**Consigne**
Pouvez-vous recopier les entrées depuis leur début jusqu'à la ligne contenant « рассчитаем стоимость. », celle-ci comprise, en renommant « betrouwbare » en « veilige » et en laissant tout le reste intact ?

**Données fournies**
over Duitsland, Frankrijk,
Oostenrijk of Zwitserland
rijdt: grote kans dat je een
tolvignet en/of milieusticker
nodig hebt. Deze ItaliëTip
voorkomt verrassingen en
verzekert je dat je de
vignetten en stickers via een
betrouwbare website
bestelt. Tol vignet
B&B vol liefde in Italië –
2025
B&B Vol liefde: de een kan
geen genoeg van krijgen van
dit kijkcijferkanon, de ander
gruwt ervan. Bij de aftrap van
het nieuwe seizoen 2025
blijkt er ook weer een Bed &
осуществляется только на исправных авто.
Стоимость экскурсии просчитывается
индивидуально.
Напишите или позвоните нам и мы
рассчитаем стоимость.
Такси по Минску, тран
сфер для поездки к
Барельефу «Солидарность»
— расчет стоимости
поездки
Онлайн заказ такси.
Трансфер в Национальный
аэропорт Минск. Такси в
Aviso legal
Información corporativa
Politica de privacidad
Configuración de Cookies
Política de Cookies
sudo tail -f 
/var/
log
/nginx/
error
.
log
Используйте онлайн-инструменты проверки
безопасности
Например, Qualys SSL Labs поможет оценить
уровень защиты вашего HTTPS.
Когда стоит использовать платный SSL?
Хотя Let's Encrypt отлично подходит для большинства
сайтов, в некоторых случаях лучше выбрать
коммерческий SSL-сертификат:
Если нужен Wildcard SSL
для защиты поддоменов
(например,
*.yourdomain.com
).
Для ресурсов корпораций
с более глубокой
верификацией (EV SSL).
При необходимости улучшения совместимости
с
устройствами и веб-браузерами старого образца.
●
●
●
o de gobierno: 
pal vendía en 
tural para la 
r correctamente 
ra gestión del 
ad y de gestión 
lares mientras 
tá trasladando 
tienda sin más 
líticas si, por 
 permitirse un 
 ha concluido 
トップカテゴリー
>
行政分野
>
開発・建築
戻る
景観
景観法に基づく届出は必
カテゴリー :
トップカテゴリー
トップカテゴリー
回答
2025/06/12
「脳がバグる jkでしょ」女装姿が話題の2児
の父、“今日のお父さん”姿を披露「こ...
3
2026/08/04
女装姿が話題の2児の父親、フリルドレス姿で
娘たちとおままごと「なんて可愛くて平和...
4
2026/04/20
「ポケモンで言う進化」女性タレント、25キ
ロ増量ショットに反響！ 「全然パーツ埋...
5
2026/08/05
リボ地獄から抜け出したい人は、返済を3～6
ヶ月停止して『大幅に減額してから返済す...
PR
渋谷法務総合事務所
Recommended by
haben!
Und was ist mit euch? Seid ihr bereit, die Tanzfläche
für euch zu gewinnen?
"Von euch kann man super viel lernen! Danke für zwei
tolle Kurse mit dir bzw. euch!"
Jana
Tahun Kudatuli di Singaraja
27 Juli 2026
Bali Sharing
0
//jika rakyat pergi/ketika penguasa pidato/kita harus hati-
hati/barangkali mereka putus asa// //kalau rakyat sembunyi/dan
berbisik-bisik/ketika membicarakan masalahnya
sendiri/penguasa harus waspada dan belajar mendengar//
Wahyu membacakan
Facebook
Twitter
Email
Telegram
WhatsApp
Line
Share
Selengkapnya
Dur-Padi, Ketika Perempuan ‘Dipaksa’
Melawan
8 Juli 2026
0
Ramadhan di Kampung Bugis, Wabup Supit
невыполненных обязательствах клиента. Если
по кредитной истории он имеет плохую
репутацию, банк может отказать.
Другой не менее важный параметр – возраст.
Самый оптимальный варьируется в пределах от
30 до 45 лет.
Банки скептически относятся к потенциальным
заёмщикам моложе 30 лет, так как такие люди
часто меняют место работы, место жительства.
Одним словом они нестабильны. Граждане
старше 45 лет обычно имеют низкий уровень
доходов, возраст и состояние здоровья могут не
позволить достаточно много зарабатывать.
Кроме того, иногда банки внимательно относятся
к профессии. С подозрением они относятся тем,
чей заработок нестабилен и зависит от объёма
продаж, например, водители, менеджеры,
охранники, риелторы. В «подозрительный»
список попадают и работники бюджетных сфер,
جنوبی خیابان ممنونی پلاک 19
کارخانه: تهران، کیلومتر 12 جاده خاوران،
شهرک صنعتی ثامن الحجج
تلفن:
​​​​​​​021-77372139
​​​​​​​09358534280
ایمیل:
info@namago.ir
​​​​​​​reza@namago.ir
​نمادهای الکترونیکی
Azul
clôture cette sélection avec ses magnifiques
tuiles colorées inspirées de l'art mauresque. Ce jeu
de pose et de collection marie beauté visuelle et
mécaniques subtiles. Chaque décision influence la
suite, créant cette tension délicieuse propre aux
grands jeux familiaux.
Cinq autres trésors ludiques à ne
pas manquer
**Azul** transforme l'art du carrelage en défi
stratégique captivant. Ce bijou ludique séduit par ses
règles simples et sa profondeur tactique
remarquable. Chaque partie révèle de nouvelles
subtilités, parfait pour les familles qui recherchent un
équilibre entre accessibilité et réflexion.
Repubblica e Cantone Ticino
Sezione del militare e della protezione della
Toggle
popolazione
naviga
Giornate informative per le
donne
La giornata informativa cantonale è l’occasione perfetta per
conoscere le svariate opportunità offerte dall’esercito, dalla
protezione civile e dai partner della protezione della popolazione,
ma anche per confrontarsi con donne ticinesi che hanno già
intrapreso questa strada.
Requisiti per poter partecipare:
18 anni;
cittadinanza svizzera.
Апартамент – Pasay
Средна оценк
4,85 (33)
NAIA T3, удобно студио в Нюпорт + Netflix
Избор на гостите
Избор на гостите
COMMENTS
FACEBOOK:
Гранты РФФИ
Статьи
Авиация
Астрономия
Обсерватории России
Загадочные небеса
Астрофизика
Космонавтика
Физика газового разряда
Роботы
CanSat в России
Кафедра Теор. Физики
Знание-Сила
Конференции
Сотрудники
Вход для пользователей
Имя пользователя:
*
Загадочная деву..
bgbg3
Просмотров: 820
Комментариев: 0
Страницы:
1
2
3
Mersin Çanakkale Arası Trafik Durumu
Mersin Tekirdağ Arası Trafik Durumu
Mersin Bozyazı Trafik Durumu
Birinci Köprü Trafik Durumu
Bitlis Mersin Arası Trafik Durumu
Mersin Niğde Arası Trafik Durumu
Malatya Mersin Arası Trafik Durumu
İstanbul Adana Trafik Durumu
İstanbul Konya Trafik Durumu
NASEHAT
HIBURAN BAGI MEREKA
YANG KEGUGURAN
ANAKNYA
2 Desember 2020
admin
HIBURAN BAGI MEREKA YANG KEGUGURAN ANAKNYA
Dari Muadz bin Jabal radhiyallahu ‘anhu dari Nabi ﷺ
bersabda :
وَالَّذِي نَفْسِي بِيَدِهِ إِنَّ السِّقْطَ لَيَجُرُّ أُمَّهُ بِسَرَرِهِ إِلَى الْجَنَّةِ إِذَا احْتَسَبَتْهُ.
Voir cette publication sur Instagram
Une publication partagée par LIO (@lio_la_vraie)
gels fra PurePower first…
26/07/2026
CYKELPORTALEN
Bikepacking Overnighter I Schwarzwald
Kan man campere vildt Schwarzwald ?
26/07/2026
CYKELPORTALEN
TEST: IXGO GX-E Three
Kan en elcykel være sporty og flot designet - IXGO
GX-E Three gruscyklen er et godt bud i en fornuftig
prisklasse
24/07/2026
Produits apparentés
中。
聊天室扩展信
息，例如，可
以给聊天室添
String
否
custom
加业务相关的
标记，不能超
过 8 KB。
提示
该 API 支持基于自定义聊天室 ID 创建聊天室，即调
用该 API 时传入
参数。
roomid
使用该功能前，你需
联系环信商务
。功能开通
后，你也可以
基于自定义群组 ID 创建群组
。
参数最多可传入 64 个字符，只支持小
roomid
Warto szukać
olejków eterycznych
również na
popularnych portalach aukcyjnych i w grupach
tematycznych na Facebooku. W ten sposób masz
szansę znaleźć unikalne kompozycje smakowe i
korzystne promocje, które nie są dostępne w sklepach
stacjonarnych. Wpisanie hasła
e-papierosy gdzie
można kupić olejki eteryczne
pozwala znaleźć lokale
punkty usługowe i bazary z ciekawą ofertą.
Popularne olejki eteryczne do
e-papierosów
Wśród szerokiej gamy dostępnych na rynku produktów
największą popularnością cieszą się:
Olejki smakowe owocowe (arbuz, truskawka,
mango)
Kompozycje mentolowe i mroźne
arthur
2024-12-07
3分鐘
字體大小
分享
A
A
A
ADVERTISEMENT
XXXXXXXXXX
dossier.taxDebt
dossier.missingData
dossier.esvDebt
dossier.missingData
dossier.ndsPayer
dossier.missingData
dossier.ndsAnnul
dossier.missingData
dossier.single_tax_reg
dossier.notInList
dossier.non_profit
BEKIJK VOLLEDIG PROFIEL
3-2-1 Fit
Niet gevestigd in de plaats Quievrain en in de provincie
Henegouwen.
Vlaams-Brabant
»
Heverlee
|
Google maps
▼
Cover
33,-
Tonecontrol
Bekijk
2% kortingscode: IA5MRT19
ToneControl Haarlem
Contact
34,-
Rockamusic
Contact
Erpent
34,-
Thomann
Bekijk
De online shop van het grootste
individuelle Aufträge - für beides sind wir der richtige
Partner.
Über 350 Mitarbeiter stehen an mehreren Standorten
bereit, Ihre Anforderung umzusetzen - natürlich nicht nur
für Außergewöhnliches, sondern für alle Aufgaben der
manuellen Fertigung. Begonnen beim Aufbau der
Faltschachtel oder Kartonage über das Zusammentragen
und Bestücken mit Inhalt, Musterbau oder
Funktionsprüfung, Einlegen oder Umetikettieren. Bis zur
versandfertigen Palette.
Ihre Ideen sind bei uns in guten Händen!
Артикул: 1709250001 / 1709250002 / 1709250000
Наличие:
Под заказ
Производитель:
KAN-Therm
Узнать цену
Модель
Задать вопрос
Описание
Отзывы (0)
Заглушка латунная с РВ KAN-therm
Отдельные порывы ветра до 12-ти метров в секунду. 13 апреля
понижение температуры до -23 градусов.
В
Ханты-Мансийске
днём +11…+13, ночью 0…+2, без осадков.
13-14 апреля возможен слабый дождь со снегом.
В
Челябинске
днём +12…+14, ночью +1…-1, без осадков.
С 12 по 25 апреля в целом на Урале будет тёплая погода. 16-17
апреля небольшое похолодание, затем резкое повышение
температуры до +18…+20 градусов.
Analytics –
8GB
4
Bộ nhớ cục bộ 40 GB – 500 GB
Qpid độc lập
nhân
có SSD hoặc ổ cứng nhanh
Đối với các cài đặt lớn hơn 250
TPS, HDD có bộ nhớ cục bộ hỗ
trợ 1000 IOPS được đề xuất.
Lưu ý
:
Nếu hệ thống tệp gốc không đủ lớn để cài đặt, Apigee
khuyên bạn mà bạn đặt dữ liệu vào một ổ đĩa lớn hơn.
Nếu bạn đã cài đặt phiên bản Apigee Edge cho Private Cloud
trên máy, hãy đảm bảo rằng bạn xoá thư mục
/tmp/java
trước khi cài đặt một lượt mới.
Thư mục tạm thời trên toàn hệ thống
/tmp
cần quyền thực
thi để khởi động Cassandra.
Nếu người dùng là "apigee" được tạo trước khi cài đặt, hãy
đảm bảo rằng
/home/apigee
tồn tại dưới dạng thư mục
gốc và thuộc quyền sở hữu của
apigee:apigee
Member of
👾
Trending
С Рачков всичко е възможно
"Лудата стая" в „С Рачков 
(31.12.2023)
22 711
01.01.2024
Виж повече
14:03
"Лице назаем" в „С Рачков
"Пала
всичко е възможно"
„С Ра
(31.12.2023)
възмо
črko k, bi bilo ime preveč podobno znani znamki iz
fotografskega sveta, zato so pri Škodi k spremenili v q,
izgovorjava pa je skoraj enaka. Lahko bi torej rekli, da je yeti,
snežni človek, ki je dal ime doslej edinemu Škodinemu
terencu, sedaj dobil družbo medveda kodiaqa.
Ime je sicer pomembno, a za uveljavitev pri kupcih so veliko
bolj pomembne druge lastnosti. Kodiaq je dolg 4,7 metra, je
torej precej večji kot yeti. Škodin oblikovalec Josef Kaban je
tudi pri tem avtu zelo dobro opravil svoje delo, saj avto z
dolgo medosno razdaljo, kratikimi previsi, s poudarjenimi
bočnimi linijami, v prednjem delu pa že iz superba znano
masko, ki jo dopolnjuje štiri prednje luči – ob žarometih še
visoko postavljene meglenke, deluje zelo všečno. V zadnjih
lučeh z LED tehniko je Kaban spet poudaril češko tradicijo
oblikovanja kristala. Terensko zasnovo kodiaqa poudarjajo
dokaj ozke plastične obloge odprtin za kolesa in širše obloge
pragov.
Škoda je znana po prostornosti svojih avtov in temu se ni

**Résultat de l'exercice**
over Duitsland, Frankrijk,
Oostenrijk of Zwitserland
rijdt: grote kans dat je een
tolvignet en/of milieusticker
nodig hebt. Deze ItaliëTip
voorkomt verrassingen en
verzekert je dat je de
vignetten en stickers via een
veilige website
bestelt. Tol vignet
B&B vol liefde in Italië –
2025
B&B Vol liefde: de een kan
geen genoeg van krijgen van
dit kijkcijferkanon, de ander
gruwt ervan. Bij de aftrap van
het nieuwe seizoen 2025
blijkt er ook weer een Bed &
осуществляется только на исправных авто.
Стоимость экскурсии просчитывается
индивидуально.
Напишите или позвоните нам и мы
рассчитаем стоимость.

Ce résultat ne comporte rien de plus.